Father’s Day is this Sunday, I’m sure I’m not telling you something you don’t already know.
A few months ago Bob Delmont, one of my co-workers, lost his dad and so this will be his first Father’s Day without him. Bob said he was going to do something on Sunday to remember his dad Robert. Lots of us whose parents have died, celebrate them in unique ways on significant days when their absence is so deeply felt. Bob is going to make his dad’s favorite meatballs, he got the recipe from him the last time they were together. I always make my mom’s Thanksgiving dinner every year in November, that was the month she died.
This week I’ve spent a lot of time just thinking about my dad. This family photo doesn’t capture my whole family. It’s of my mom and dad and the first four kids they had all within their first 7 years of marriage, (of which I was the youngest). My oldest brother Doug is behind me, he must have been around ten, I was two or three, my brother Greg was four or five and my sister would have been about 8. It’s my favorite family picture.
There aren’t a lot of photos of me and my dad, just the two of us because when I was growing up he traveled a lot for his work and besides, by the time the fourth kid comes along, face it, the parents just aren’t taking as many pictures, there just isn’t time for it. But here are a couple...
Four years after I was born, my parents had another boy, his name was Paul but he died of spinal meningitis within weeks after he was brought into the world.

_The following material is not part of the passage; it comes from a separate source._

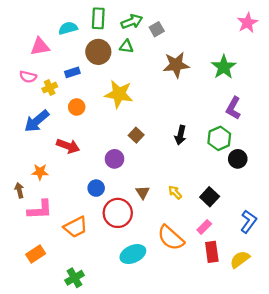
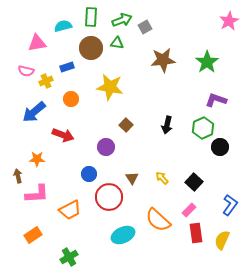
purple L-shape: (233, 108) -> (216, 100), turned 80
yellow semicircle: (240, 259) -> (222, 240), turned -30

He only got to leave the hospital and come home for a few days and all I remember of him was that we couldn’t touch him we could only look into his crib. My parents rarely spoke of their loss. My dad told me years later, after my mom died, that she had felt great guilt over losing Paul because she thought it was her fault that he died. She was not excited to be pregnant again she thought her family was complete with four kids and in some way she felt God took Paul from her because she didn’t celebrate the thought of him from the beginning.
My youngest sister was a real surprise when she came along almost 8 years later.
One thing I appreciated about my dad as the years went on was that he tried to spend more time with me as an adult. He felt bad for all the years his work took him away from our family but he never gave up on getting to know his kids, he never thought it was too late for him to make an effort to connect with us. In my early 30’s, shortly after my mom died I asked my dad (who didn’t live in the same town as I did) if we could write letters to each other. I had a lot of questions about our family. The only rule we made was that if there was something he didn’t want to talk about, he didn’t have to answer that question. I don’t think that ever happened. Over the course of a year or two we talked in letters about many things that had been a mystery to me over the years. My mother was very private and there were things that went on in our home that had always confused me. I grew closer to my dad.
He was an endearing guy, people liked him. He was funny and warm. I always think about how he’d put bows on his head whenever people in our family were opening their birthday gifts.
He had a lot of integrity, people trusted him. I was always proud to be his daughter. He was also a great dad to my husband Ed who had never been close to his own father. Sometimes what we don’t get in our immediate families, God sees fit to bring into our lives in other ways. My dad was the dad Ed had always wanted, it was sweet to watch them together.
This week I have reflected on all that I remember most clearly about my dad Al. He loved coming on my radio show, he loved German potato salad and homemade pie and he was always happy to talk about how bad his golf game was. When I was young the three “go to” Father’s Day gifts we’d most often give him were: soap on a rope, Brut aftershave and the economy “three hanky” pack, always easy on a kid’s budget. This Sunday I think I’ll bake a fruit pie and have a slice with a generous scoop of vanilla ice cream in honor of him. How will you honor your dad on Father’s Day?